There were panels and more panels discussing the publishing industry of today.

Agent Panel
We were treated to commentary by a panel of Editors on Friday, and one of Agents on Saturday. They all told us that diverse voices was no fad. Several publishing houses spoke at length on the subject of sensitivity readers, and both panels discusses some of the issues the still largely white, cis-normal, able-bodied publishing world has in finding authenticity in stories about other groups.

One thing was unanimous. They want manuscripts that surprise them. If you make them laugh, cry and be intrigued by a character who flies off the page, they will want your manuscript.

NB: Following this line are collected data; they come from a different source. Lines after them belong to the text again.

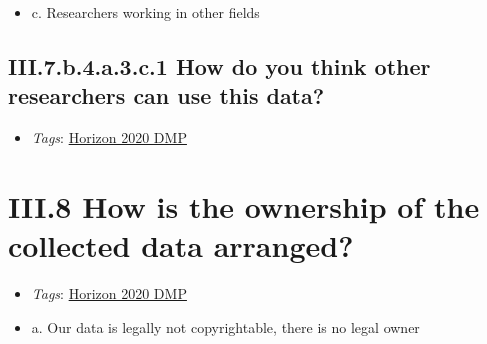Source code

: \documentclass[a4paper,12pt]{report}
\begin{document}
\begin{itemize}
  \item[\CheckmarkBold] c. Researchers working in other fields
\end{itemize}




\subsection*{\protect\textcolor{colorSecId}{III.7.b.4.a.3.c.1} How do you think other researchers can use this data?}

\label{b1df3c74-0b1f-4574-81c4-4cc2d780c1af.f038bd46-ee4e-4f53-b7ea-482381c2c855.4fd89b13-f33c-4858-8b25-ab6da271efc6.b642c31d-a512-4ca7-8743-a2e0254006fa.539c5087-3111-4e57-92e3-8a00ec1c1b82.c520b63c-cc35-4789-9d98-cc87b59ebcf1.0c630b6f-8aec-4153-818d-90fbb559072f.41a1b4ba-8cd5-47fe-a7be-06cccf9a1688}


\begin{itemize}
  \item \textit{Tags}: \ul{Horizon 2020 DMP}
  \end{itemize}








\section*{\protect\textcolor{colorSecId}{III.8} How is the ownership of the collected data arranged?}

\label{b1df3c74-0b1f-4574-81c4-4cc2d780c1af.cb7d17a8-30c0-489d-a43c-702b27d97611}


\begin{itemize}
  \item \textit{Tags}: \ul{Horizon 2020 DMP}
  \end{itemize}




\begin{itemize}
  \item[\CheckmarkBold] a. Our data is legally not copyrightable, there is no legal owner
\end{itemize}
\end{document}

In addition, we had a special panel of editors from Arthur A. Levine Books who spoke on Celebrating Diversity, Tradition and Change. Mr. Levine and three of his editors spoke about that publisher's long-standing commitment to seeking out and publishing diverse content.

The end?

Then it was time to go home, one of the most fearsome journeys I had ever undertaken. Not that the traffic was so bad. Our driver insisted on splitting his attention between watching the traffic,and watching the video on his phone.


Extra

Anticlimax moment - I made it to the airport alive, and now I am home and struggling to recoup and digest all I learned.  There was much more to the conference, including a diversity social hosted by WNDB, a silver linings gala on Saturday night that...well, you had to be there and see to believe, and a sneak preview of a best selling book coming to the big screen in the near future.

That major announcement included clips from the movie, and a panel discussion with the author, and members of the production staff. The story is set in the 1940's when the Soviet Secret police deported large numbers of Lithuanians to Siberia. With the men separated from the women, Stalin's idea of population control) fight to survive and maintain their humanity. I admit I had not heard of this book or the events it details until I saw the top secret movie excerpts they showed us and listened to them discuss the labor of love that went into making this movie. The movie title will be Ashes in the Snow and I am going to line up to see it when it comes out in the fall.

4 comments:

Allan Woodrow said...

Great post. Thanks for sharing so much valuable information.

Lynn Lovegreen said...

Awesome post, B.A., very inspirational!

Judith Ashley said...

Oh my, B.A., that drive to the airport was a bit much. I love your sharing the highlights of this conference. Certainly well worth the trip even the drive back to the airport.

Suzanne Slade said...

Thanks so much for the great post Barbara! I really enjoyed all the information you shared.